ART REVIEW: "It Came From the Vault" 

One hundred years of solitude

I was still noticing previously overlooked works and nuances within works on my third visit to the Memorial Art Gallery's current exhibit, "It Came from the Vault: Rarely Seen Works from MAG's Collection." I recently spoke with MAG Director of Exhibitions Marie Via about how more than 200 objects included in the show were selected from the more than 12,000 objects in the museum's permanent collection, and about the ways in which both the museum and the community may benefit from an exhibition such as this, which contains a story of obscurity and opportunity for expanded understanding.

"It Came From the Vault" is part of the MAG's centennial celebration, and showcases objects that are for various reasons seldom or never placed in public view. The collection of a museum can be likened to an iceberg, in that only a small percent of the whole is visible at any one time. And like an iceberg, a cross-section through its core will reveal much about the time that has passed since its origination. MAG's holdings were collected under six directors since 1913, each with different tastes, and each of whom lived through vastly different cultural climates.

This exhibition has also "given us a chance to reconnect with donors or with artists who we have lost track of throughout the years," says Via. While she was selecting works for this exhibit, Via invited anyone who works at the gallery to select a seldom-shown work from the collection to be included, providing that they were willing to record themselves speaking about the piece for the exhibit's cell phone tour.

One especially enigmatic, impossibly tiny acrylic painting captivated then-intern Sarah Gerin, whose efforts to research the artist and the painting set in motion a very emotional reunion. "Sunny Ducks" is a surreal photo-real work of impossible intricacy in which a horse-headed man offers a miniature duck that seems to emanate white light, to an another equally glowing duck across a stream. The piece was created in 1973 by Rochester artist Daniel Arthur Allen, shortly before the artist committed suicide.

The chain of inquiry passed from local artist and professor Kathy Calderwood until it reached Allen's former partner, artist Bill Whiting, now a Pennsylvania resident. The quest resulted in reconnections between Allen's family and old friends, Whiting writing a book on his firework years with Allen, and more of Allen's fascinating work emerging from the shadows.

This story reflects the fact that at times, extensive external research is necessary in order to gain information about a work. Curators at MAG also reach out to colleagues at different institutions who specialize in a specific genre, artist, or type of object about which more information is sought.

Works by yesteryear's up-and-coming artists were collected before their makers faded into the background of our cultural memoryscape. Other fascinating works haven't yet found their logical niche in the museum's storylines, says Via. Then there are donated or acquired objects, from antiquity to modern times, about which little or nothing is known. A number of these works were gathered by Exhibitions Assistant Chiyo Ueyama for one of the four themed mini exhibitions within the show.

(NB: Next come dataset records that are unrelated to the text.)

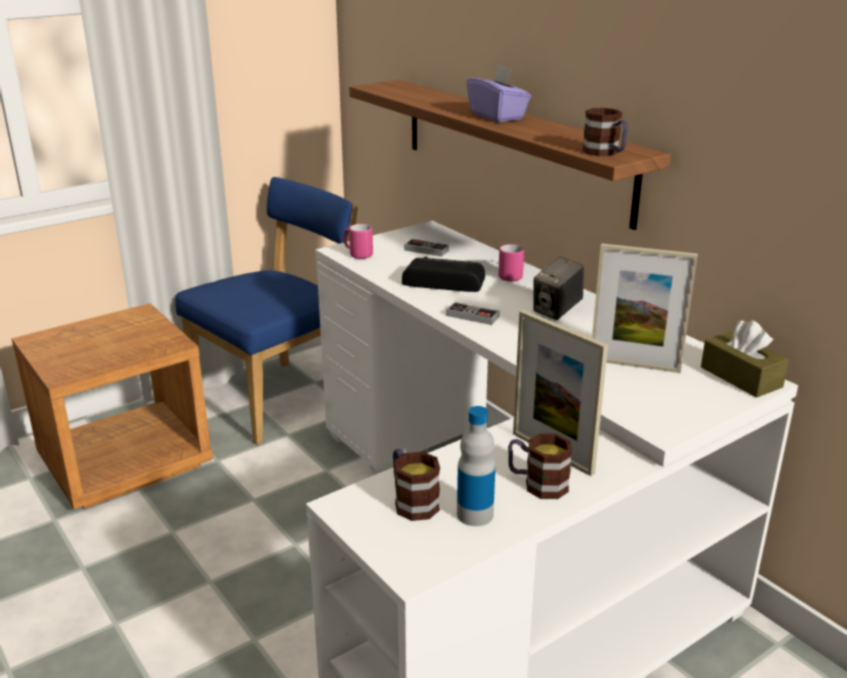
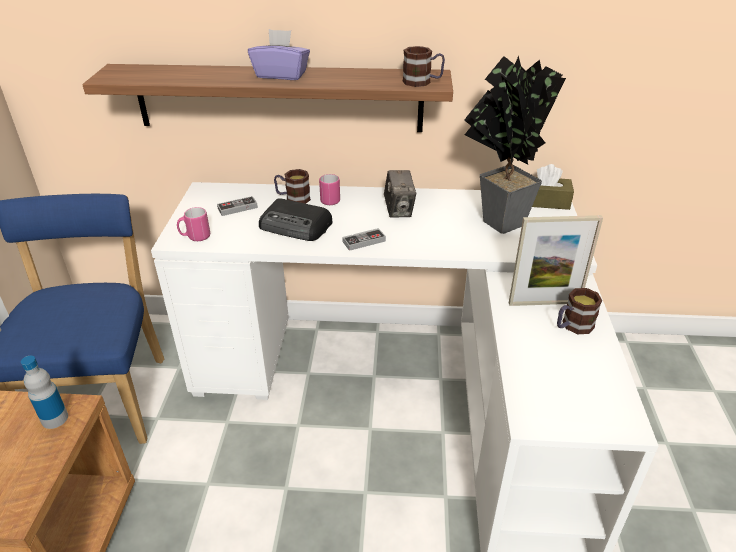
camera: 50 degrees left, 10 degrees up
mug [393,449,440,521] -> mug moved to [274,169,311,204]
radio [402,256,485,292] -> radio turned 120 degrees counterclockwise [259,198,333,241]
bottle [457,406,496,526] -> bottle moved to [21,356,68,429]
picture frame [592,243,698,373] -> potted plant [464,56,566,234]

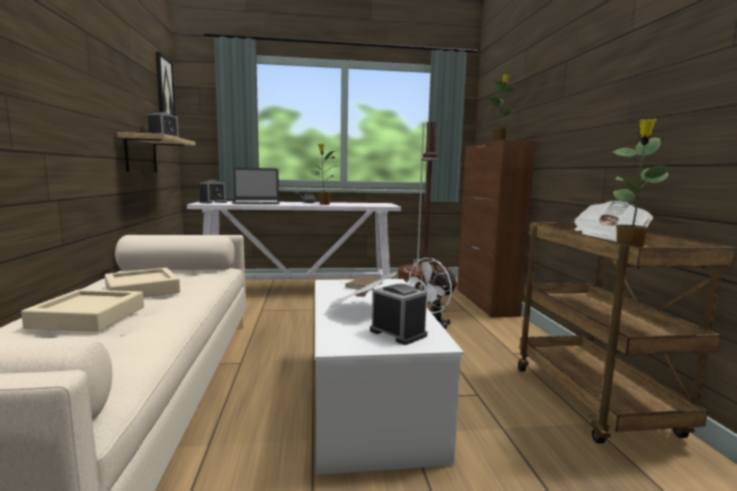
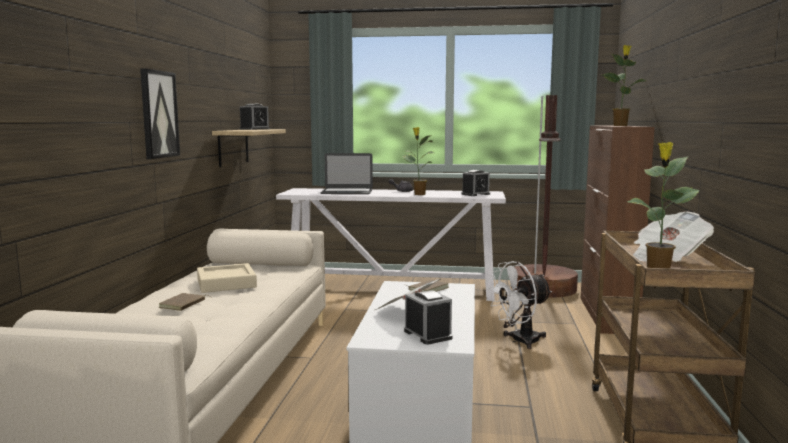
camera: 15 degrees right, 0 degrees up
beige tray [21,289,144,332] -> brown book [159,293,212,311]
picture [155,52,176,116] -> picture moved to [140,68,180,159]
alarm clock [199,180,227,204] -> alarm clock moved to [461,170,490,196]

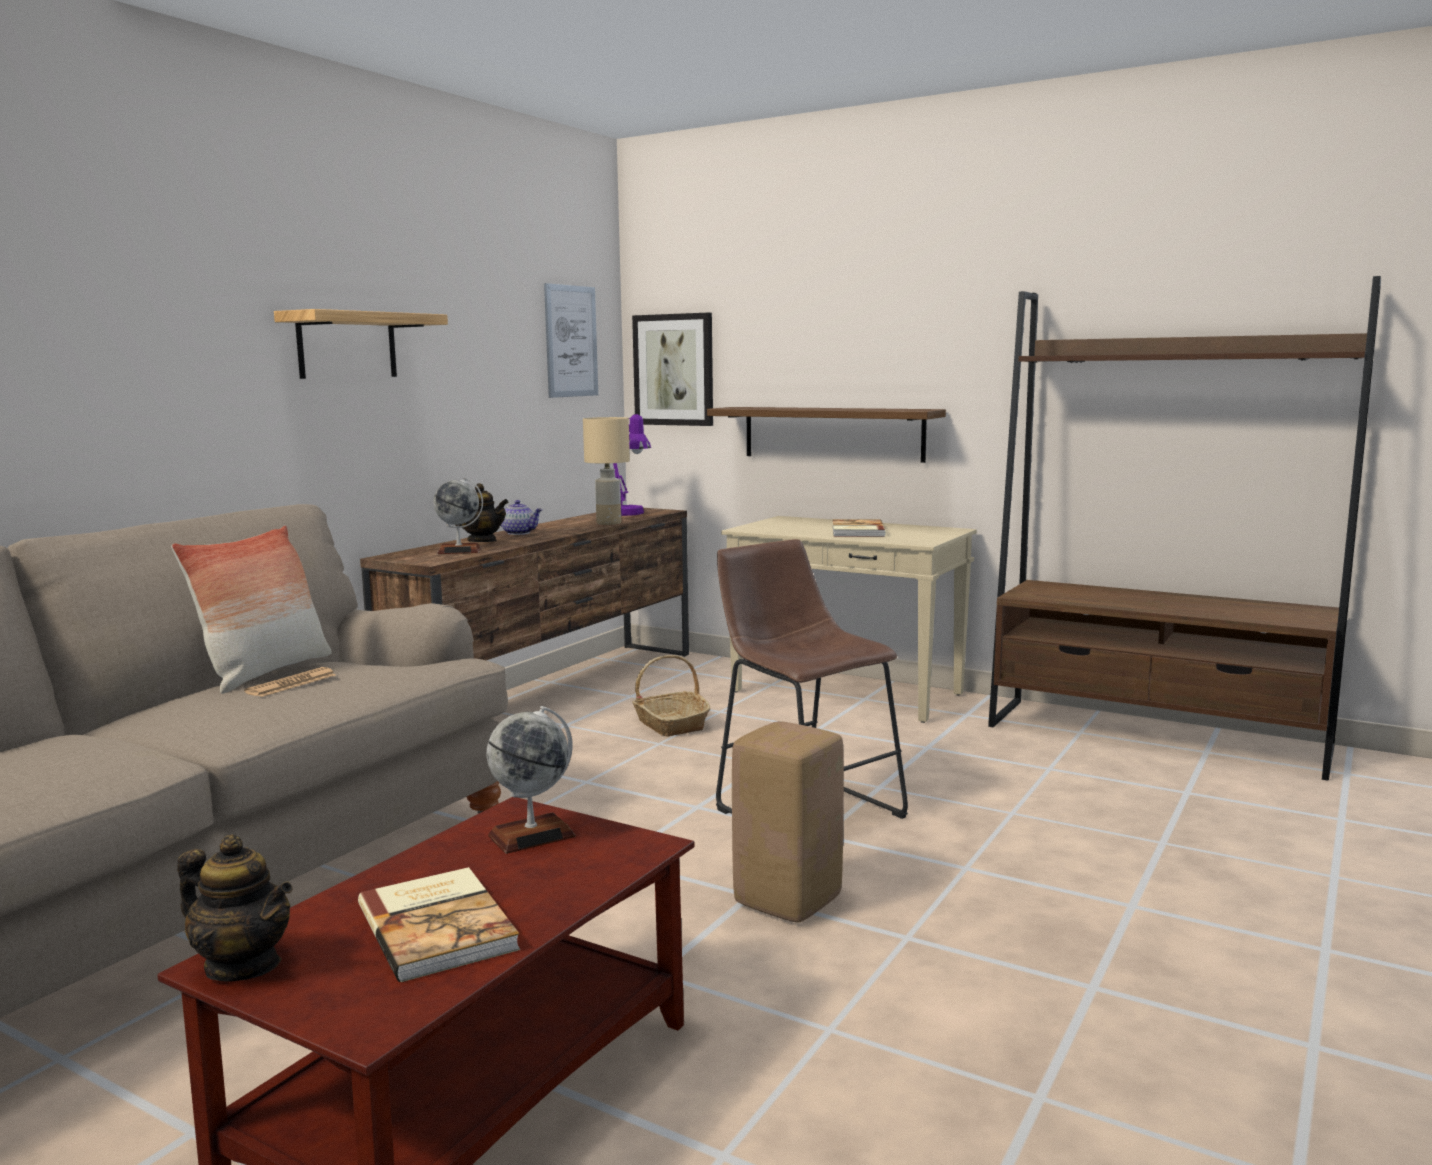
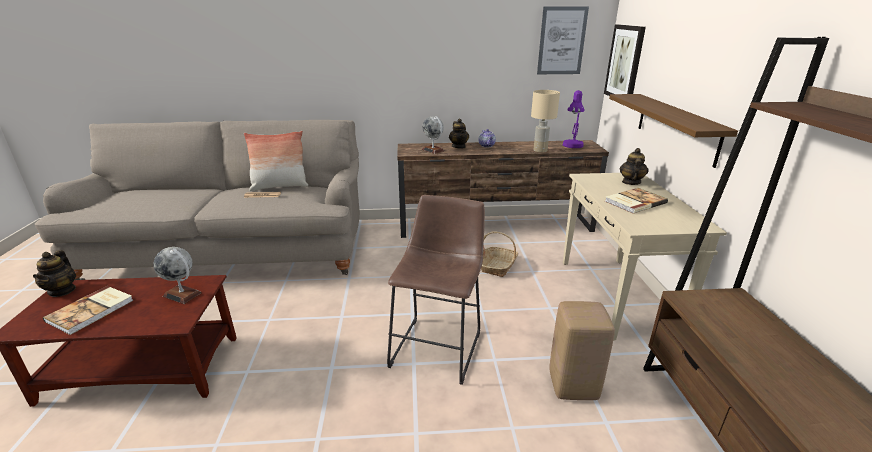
camera: 55 degrees right, 15 degrees up
shelf [274,309,448,379] -> none
beige stool [732,721,844,922] -> beige stool moved to [549,301,615,400]
none -> teapot [620,148,649,185]

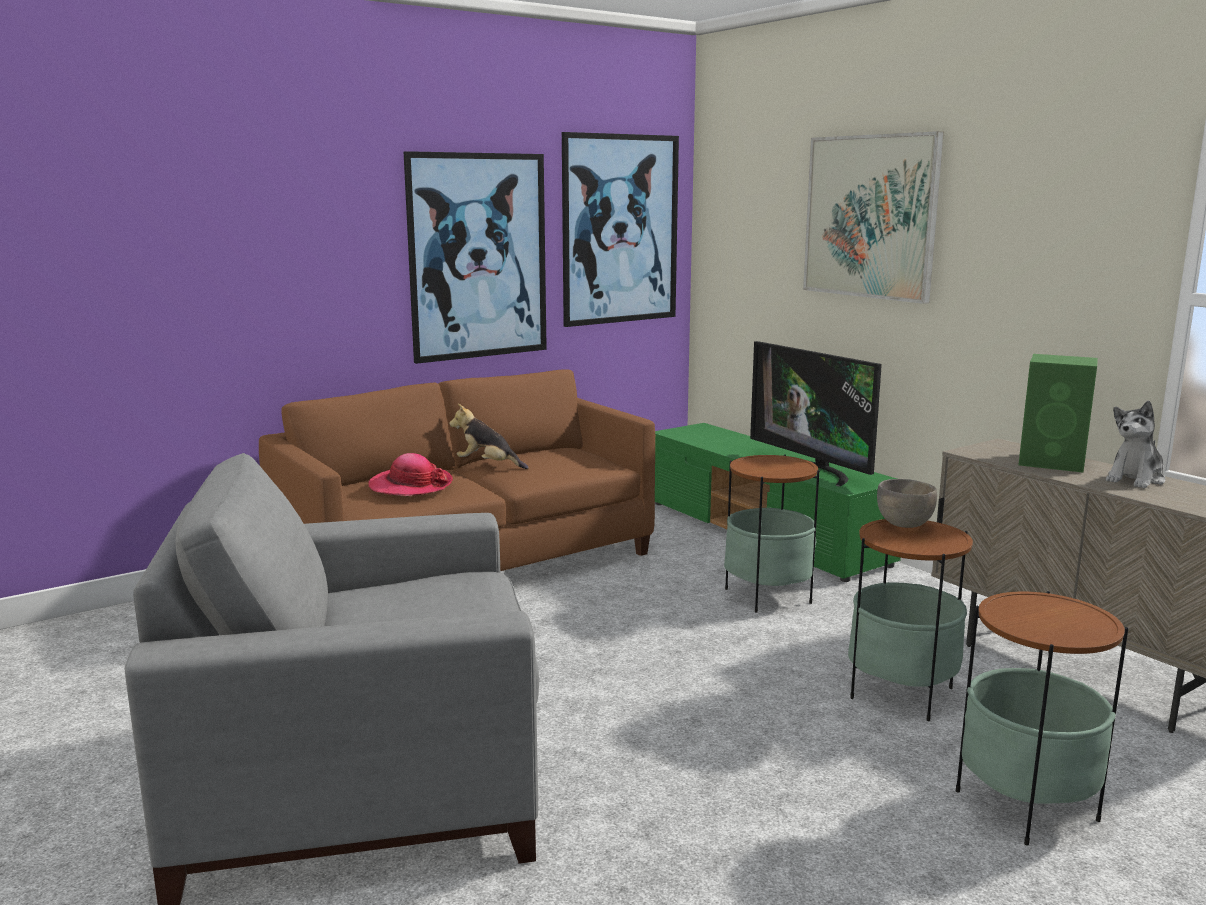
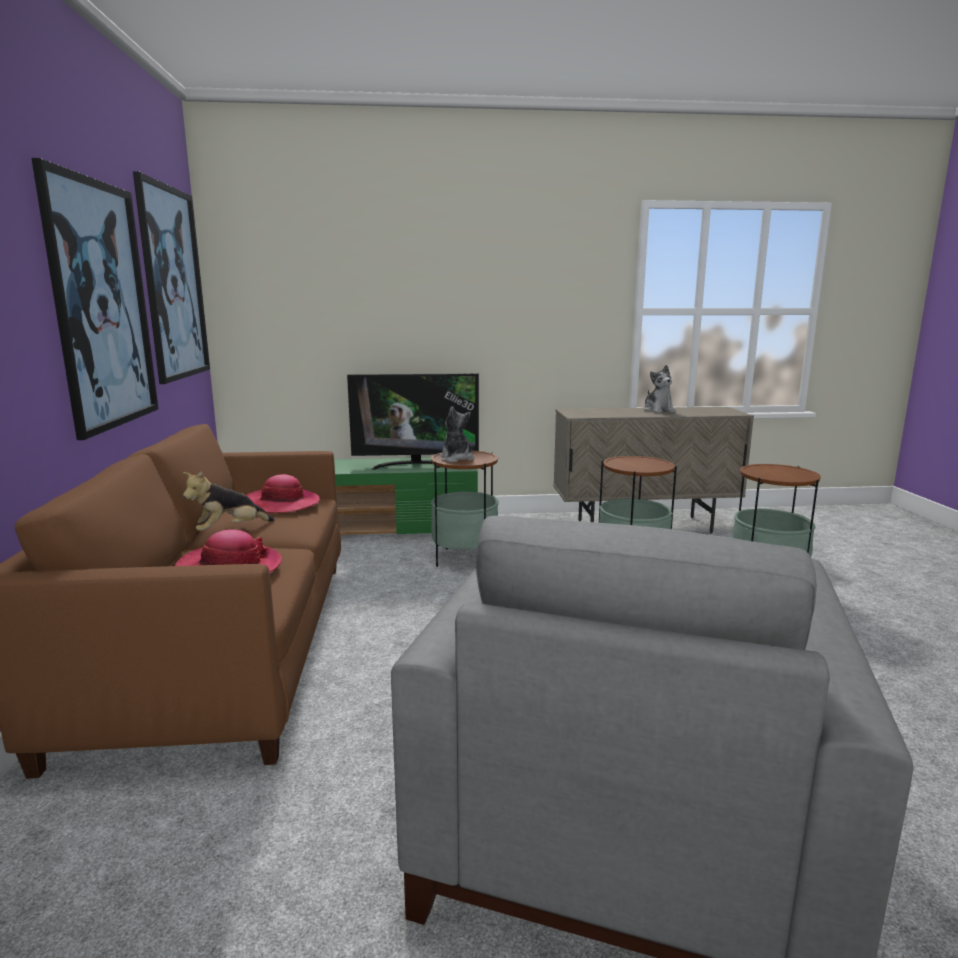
camera: 60 degrees left, 0 degrees up
picture [803,131,944,304] -> none
grey bowl [877,479,937,528] -> none
green speaker [1019,354,1098,473] -> none
none -> hat [246,474,320,513]
none -> plush toy [440,406,474,462]

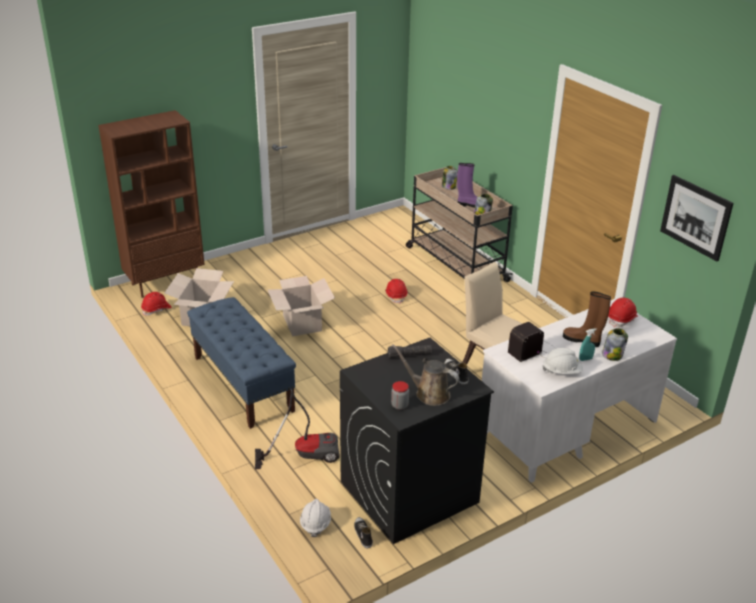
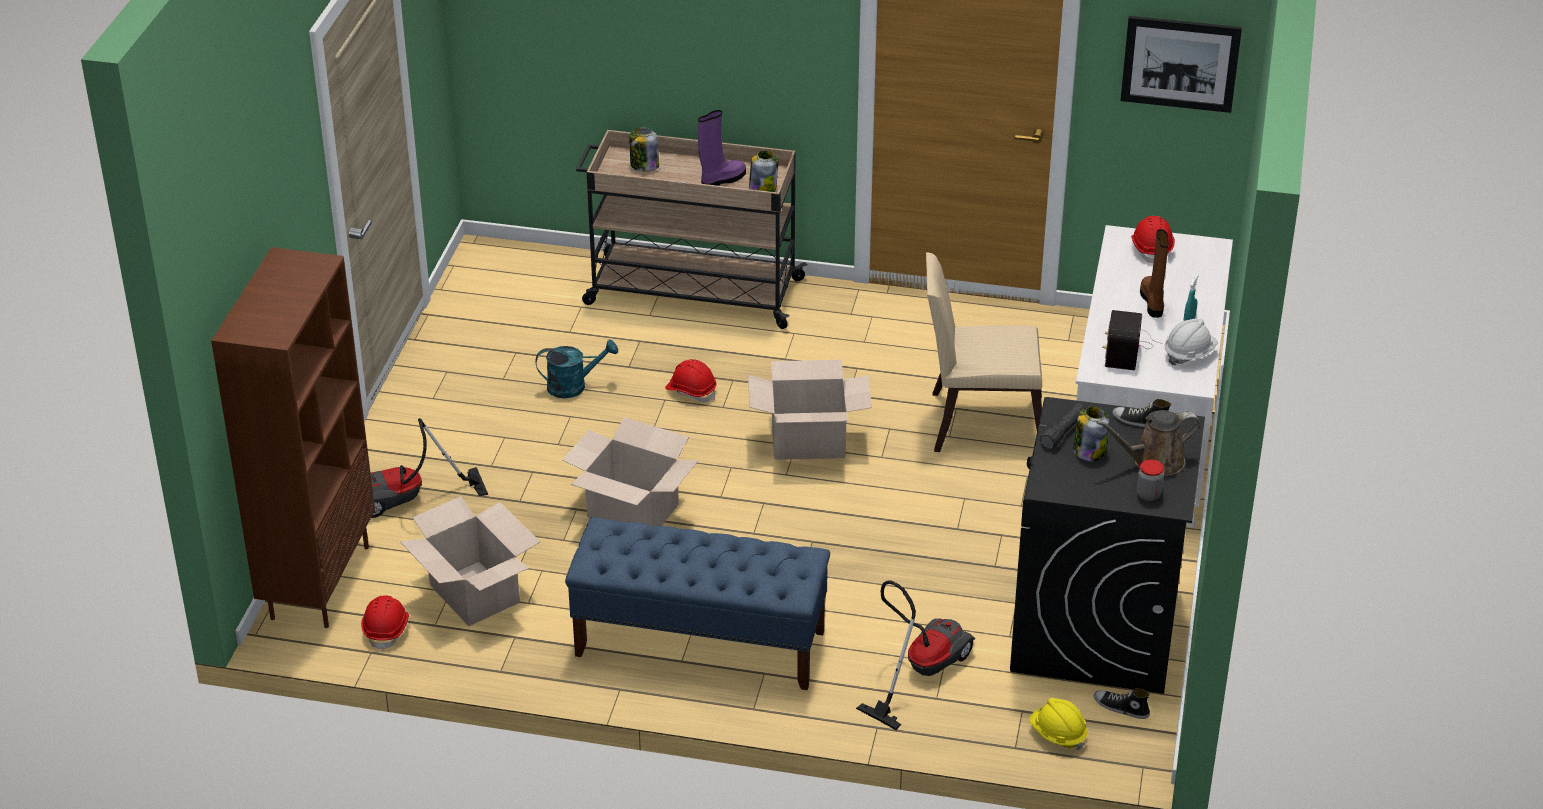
camera: 45 degrees left, 5 degrees up
white hard hat [300,499,331,537] -> yellow hard hat [1029,698,1087,750]
brown boot [563,291,611,347] -> brown boot turned 105 degrees clockwise [1140,229,1169,318]
jar [602,328,628,361] -> jar moved to [1073,406,1110,461]
none -> vacuum cleaner [371,418,488,518]
none -> turquoise watering can [535,340,618,399]
none -> cardboard box [748,360,872,460]

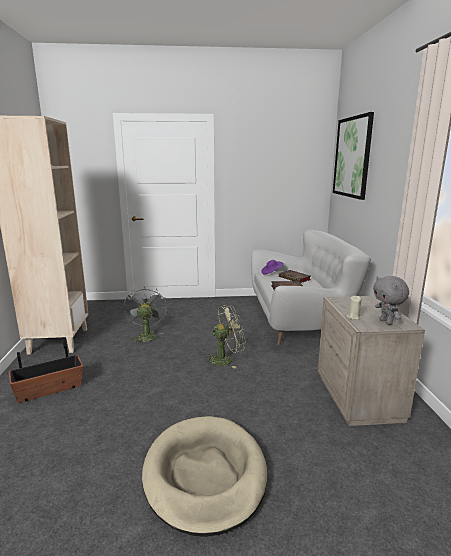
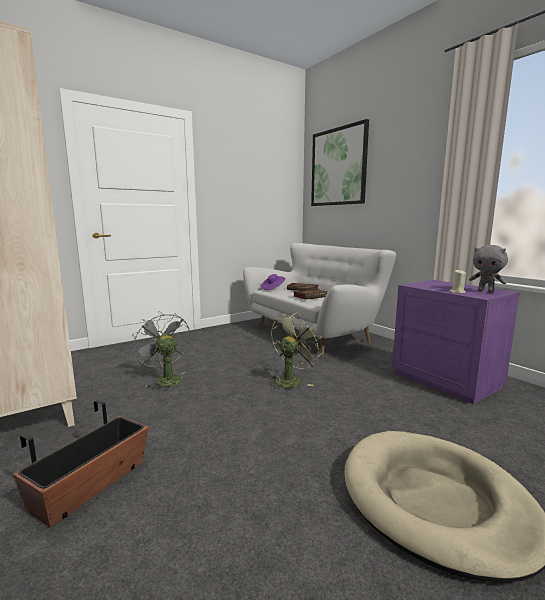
camera: 30 degrees left, 5 degrees down
beige nightstand [318,296,425,426] -> purple nightstand [392,280,520,404]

During the planning stages of the show, Ueyama received help identifying a nameless, illegibly signed abstract work on paper featuring dancing musical language. When MAG librarian Lu Harper uploaded a JPEG of the work to Google images, it matched it as "Opus 18: Last Notes from Endenich" by Tom Phillips.

The origins of other fascinating objects remain in shadowy territory even as the works themselves are pulled into the light. These include a set of wooden ears from larger sculptures of ancient Egypt, and the Chinese "Lotus Shoes," a pair of embroidered slippers so impossibly tiny that the practice of foot-binding gains a more tangible pinch in viewers' minds. "There's really no way of knowing exactly when they were made, or what part of China they came from, because [footbinding] was such a widespread custom," says Via.

In another room, a gorgeously lush horse cover is spread over a low platform. While researching the work, Curator of European Art Nancy Norwood contacted a colleague who specializes in Russian art, who was able to identify it as a gift from the Emir of Bukhara to the Russian royal family sometime before 1917, when the Czar was overthrown. The pattern of the textile helped her identify the region of its origin, says Via.

During the course of putting the show together, Via sought more information about Paul S. Berry, the artist who painted "Fishwife," which was a purchase made during the Rochester-Finger Lakes exhibition in the 1950's. One of the gallery's volunteers was the mother-in-law of the artist's daughter, who then brought her mother into the conversation to provide more information on what turned out to be an atypical painting for Berry. During the run of the show visitors have the opportunity to provide any information they might have about stubbornly mysterious works and artists.

An exhibition such as this one also affords the opportunity to learn more about our ever-changing culture. For example, when researching Janina Konarska's "Tennis," a 1931 woodcut print that shows doubles in action with long shadows upon the court, curators learned that the Polish artist won a silver medal back in 1932, back when the Olympic Games included an art competition.